I close my eyes and wonder: what might have allowed the gentle, creative, and kind boy to flourish rather than perish? This is the boy I miss, the young man I long to see again, the sweet soul who would have paid the dog’s adoption fee. His absence aches beneath my breastbone.
This is the story of how we tried to help Brandon and how we failed him. By we, I mean my partner and I, the two moms who made a for better or worse till death do us part kind of pact with him when we adopted him. Our twelve-year journey was better and it was worse and we stayed the course with him until death parted him from us. But there must have been more that we could have done.
And by we, I mean the foster family who cared for Brandon for a year then realized they weren’t prepared to deal with his issues and sent him along. It may have been a good decision for them, a colossal rejection for him.
And by we, I mean the Grandma and Grandpa with whom Brandon lived for two years until child protective services moved him to the relative safety of foster care.
And by we, I mean the several foster homes that intermittently cared for Brandon in infancy and toddler-hood. Did they love him, hold him, give him a thread of hope to hang onto through the chaos and multiple moves?
And by we, I mean his birth mom. The woman who loved her son yet didn’t stop cooking meth and using it, who exposed Brandon to toxins both in-utero and in his environment, who wouldn’t or couldn’t stop even when it meant losing her son.

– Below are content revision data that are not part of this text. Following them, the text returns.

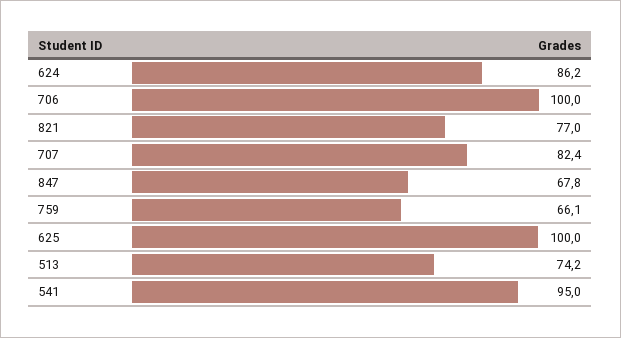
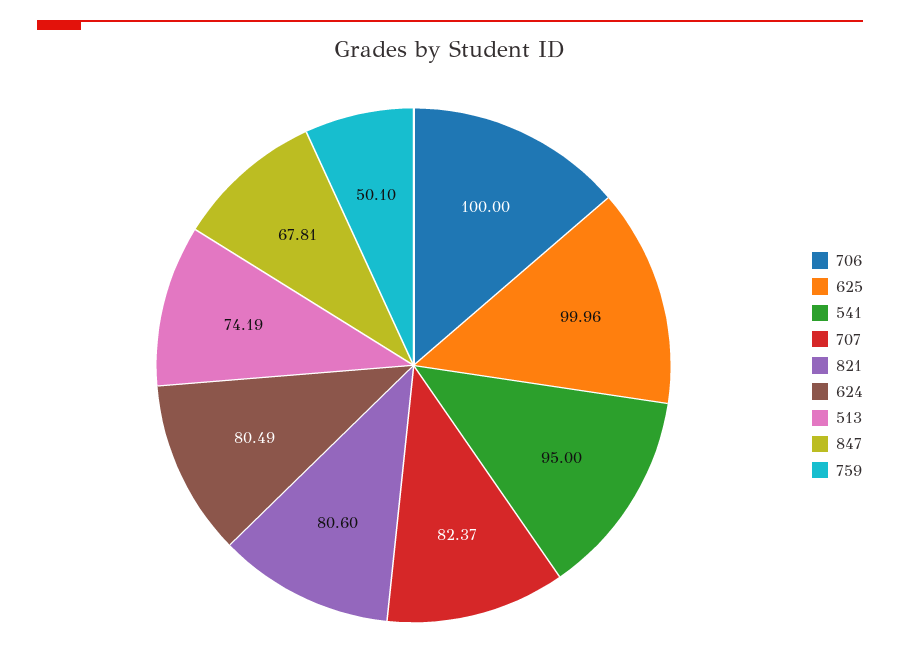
  {
-   "624": 86.2,
+   "624": 80.49,
    "706": 100,
-   "821": 77,
+   "821": 80.6,
    "707": 82.37,
    "847": 67.81,
-   "759": 66.1,
+   "759": 50.1,
    "625": 99.96,
    "513": 74.19,
    "541": 95
  }

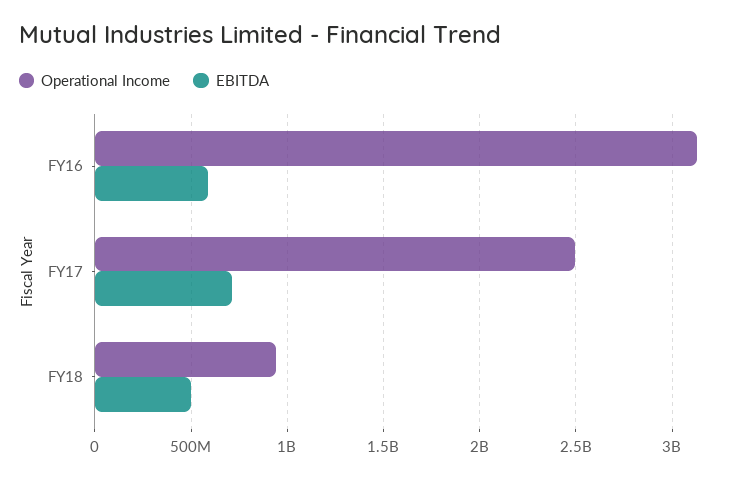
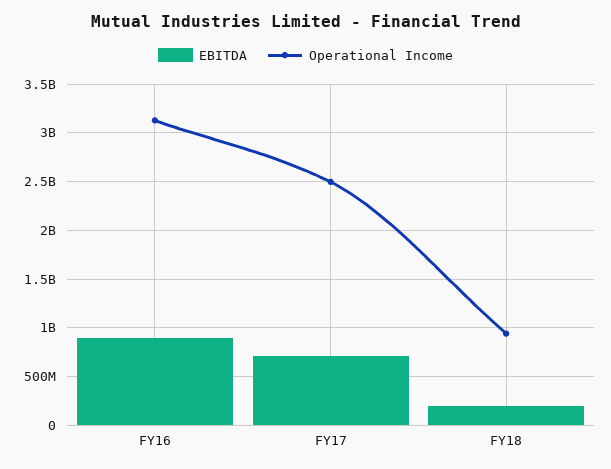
  {
    "Operational Income": {
      "FY16": 3150000000,
      "FY17": 2500000000,
      "FY18": 950000000
    },
    "EBITDA": {
-     "FY16": 600000000,
+     "FY16": 900000000,
      "FY17": 700000000,
-     "FY18": 500000000
+     "FY18": 200000000
    }
  }

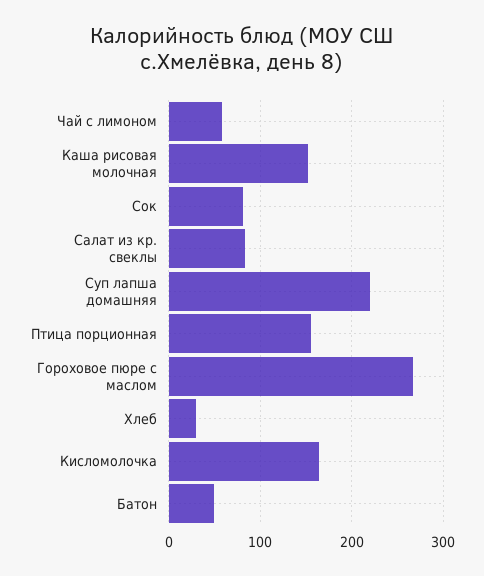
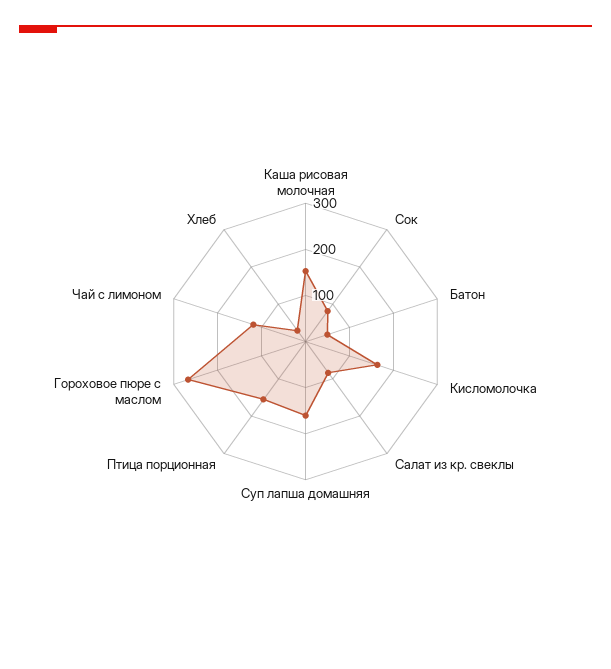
  {
-   "Чай с лимоном": 60,
+   "Чай с лимоном": 120,
    "Каша рисовая молочная": 150,
    "Сок": 80,
    "Салат из кр. свеклы": 80,
-   "Суп лапша домашняя": 220,
+   "Суп лапша домашняя": 160,
    "Птица порционная": 160,
    "Гороховое пюре с маслом": 270,
    "Хлеб": 30,
    "Кисломолочка": 160,
    "Батон": 50
  }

And by we, I mean the over-arching system, Child Protective Services. There, professional people, paid people, trained people, egregiously overworked people watched over Brandon’s case, ie: his life, for years while it careened irretrievably in the direction of trauma: searing neglect, bruising emotional and physical abuse, and somewhere by someone, sexual abuse.
And by we, I mean all of us. People who foster and adopt and sometimes succeed and sometimes fail. People who never foster or adopt, for good reasons or bad. People who, like one of our case workers, say with a shrug, this kind of thing happens to these kids. People who think bad things only happen to some other kinds of people than their own. Somebody different, somebody less. Someone else’s children.
Brandon was someone else’s child.
Brandon’s DNA doesn’t snake through my living veins, doesn’t camp out in the cells of my not-biological-mother-body. Yet something – a whisper? – of Brandon camps in every wrinkle of my intestines, every fiber of tendon and sinew, every bone hollow, every hidden fold of gray matter.
Brandon was my child.
Outside Brandon’s window, the branches of the Cedar Deodara hang heavy with accumulated snow. I pull the soft fleece closer around my neck. Brandon’s once black walls and bruised navy blue ceiling are now soft tan and crisp white. With paint, I exorcised the same demons he choked to death with a noose. In my mind’s eye, in a black hole somewhere in the universe, Brandon’s hazel eyes twinkle and he winks conspiratorially.